The Mudcat Café TM
Thread #58772   Message #932620
Posted By: Malcolm Douglas
13-Apr-03 - 05:51 PM
Thread Name: folk song politics
Subject: RE: folk song politics
The whole issue of gender and Morris is rather complicated, and really not my field; but once the "pagan survival" fallacy is disposed of, it becomes just a question of custom and usage; purely a matter of choice for the people involved. Sharp wasn't really dogmatic about it; I think that he just wanted to reflect traditional practice, which leaned toward Morris as primarily a male pursuit; though it's a matter of record that women were sometimes involved, and were of course quite important in the continuance or revival after the Great War, when so many of the traditional dancers never came back; and those who did often no longer had the heart for it.
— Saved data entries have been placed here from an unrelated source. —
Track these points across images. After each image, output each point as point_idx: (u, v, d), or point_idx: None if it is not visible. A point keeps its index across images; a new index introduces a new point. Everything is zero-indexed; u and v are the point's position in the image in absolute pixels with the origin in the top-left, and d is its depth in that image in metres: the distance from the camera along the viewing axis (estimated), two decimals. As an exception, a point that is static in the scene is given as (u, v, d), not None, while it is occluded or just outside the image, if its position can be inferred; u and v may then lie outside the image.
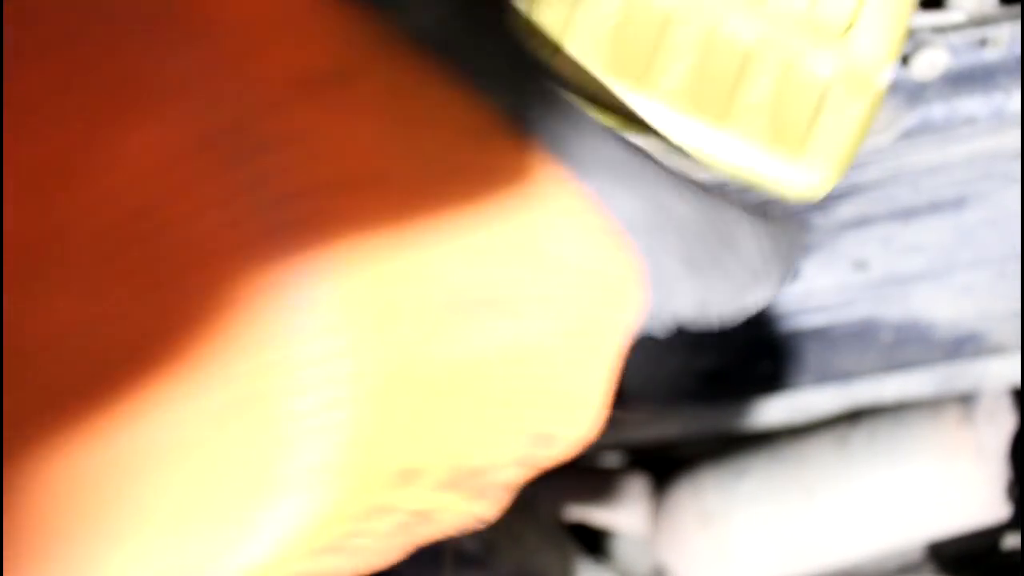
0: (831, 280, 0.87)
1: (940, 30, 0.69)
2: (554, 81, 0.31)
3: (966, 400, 1.20)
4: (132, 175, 0.22)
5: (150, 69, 0.23)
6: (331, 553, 0.27)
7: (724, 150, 0.46)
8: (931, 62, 0.69)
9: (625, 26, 0.39)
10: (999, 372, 1.02)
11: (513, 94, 0.29)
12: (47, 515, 0.22)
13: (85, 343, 0.22)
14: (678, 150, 0.45)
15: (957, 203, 0.78)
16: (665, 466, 1.43)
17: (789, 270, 0.37)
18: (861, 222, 0.80)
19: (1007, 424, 1.17)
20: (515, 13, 0.35)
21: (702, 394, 1.10)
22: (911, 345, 0.99)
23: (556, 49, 0.38)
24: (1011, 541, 1.45)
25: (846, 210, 0.78)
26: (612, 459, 1.66)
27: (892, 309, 0.92)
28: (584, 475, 1.52)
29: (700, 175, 0.38)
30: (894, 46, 0.46)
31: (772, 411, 1.14)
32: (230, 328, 0.22)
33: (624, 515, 1.45)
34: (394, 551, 0.33)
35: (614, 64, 0.40)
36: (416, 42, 0.27)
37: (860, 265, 0.86)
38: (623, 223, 0.30)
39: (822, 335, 0.97)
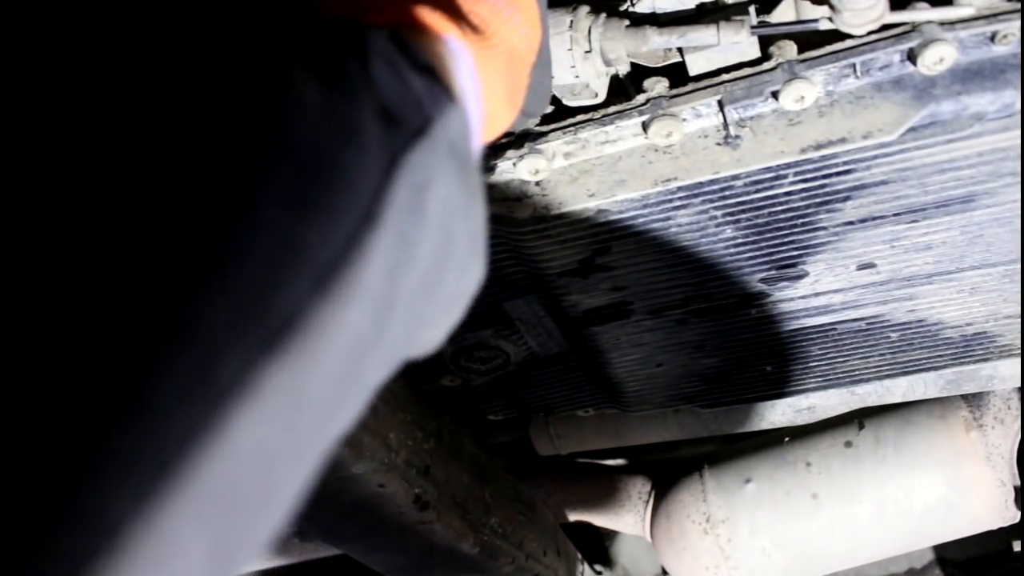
0: (837, 280, 0.86)
1: (948, 25, 0.67)
2: None
3: (974, 403, 1.19)
4: None
5: None
6: None
7: None
8: (939, 57, 0.67)
9: None
10: (1008, 374, 1.00)
11: None
12: None
13: None
14: None
15: (966, 201, 0.76)
16: (668, 469, 1.43)
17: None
18: (867, 221, 0.78)
19: (1016, 427, 1.15)
20: None
21: (705, 396, 1.08)
22: (918, 347, 0.97)
23: None
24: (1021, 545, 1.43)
25: (852, 209, 0.77)
26: (615, 461, 1.66)
27: (899, 310, 0.91)
28: (586, 477, 1.52)
29: None
30: None
31: (776, 413, 1.12)
32: None
33: (626, 517, 1.45)
34: None
35: None
36: None
37: (866, 265, 0.84)
38: None
39: (828, 336, 0.95)
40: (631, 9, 0.74)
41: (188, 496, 0.25)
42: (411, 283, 0.35)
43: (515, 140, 0.76)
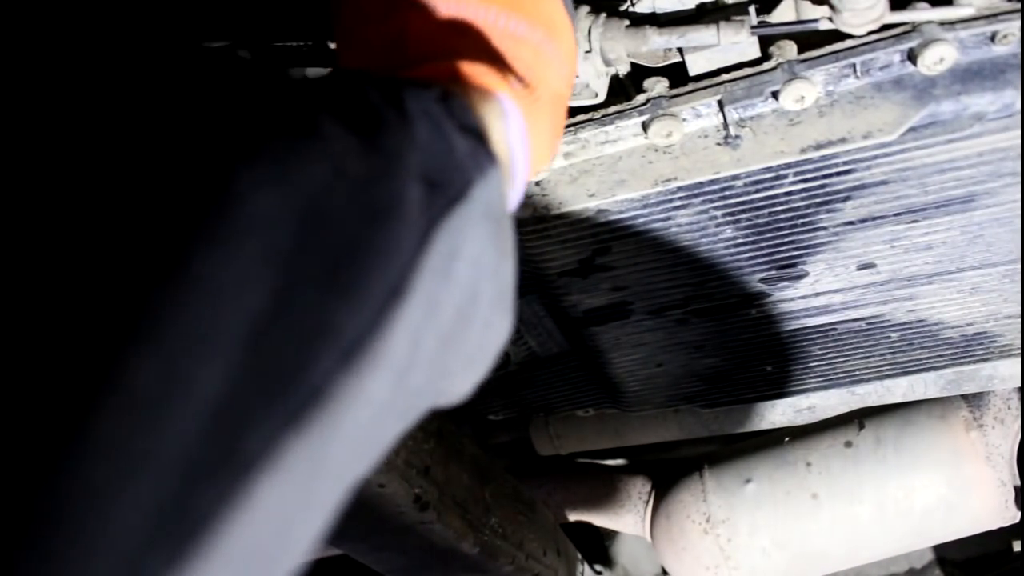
0: (837, 280, 0.86)
1: (948, 25, 0.67)
2: None
3: (974, 403, 1.19)
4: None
5: None
6: None
7: None
8: (939, 57, 0.67)
9: None
10: (1008, 374, 1.00)
11: None
12: None
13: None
14: None
15: (966, 201, 0.76)
16: (668, 469, 1.43)
17: None
18: (867, 221, 0.78)
19: (1016, 427, 1.15)
20: None
21: (705, 396, 1.08)
22: (918, 347, 0.97)
23: None
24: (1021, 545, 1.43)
25: (852, 209, 0.77)
26: (615, 461, 1.66)
27: (899, 310, 0.91)
28: (586, 477, 1.52)
29: None
30: None
31: (776, 413, 1.12)
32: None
33: (626, 518, 1.44)
34: None
35: None
36: None
37: (867, 265, 0.84)
38: None
39: (828, 336, 0.95)
40: (631, 9, 0.74)
41: (212, 561, 0.26)
42: (433, 340, 0.35)
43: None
A useful, recent summary of Sharp's involvement with Morris is Roy Judge's Cecil Sharp and Morris 1906-1909, in The Folk Music Journal vol.8 no.2, 2002 (EFDSS, London); his relations with Mary Neal and the Espérance Club are gone into in some detail. To an extent, I suspect that the Ring and its insistence on Morris as an all-male tradition was in part a reaction against Neal (most of her dancers were women) and an attempt to return to what was seen as a more authentic approach; inevitably, Sharp was invoked as an authority for this, but he was safely out of the way by then. I don't know what his stance would have been had he still been living; neither, though, do his critics.

On the subject of Odinism, I recall reading an account -a year or two ago, I think- by a journalist who had attended a ceremony in which he was invoked. It was quite disturbing.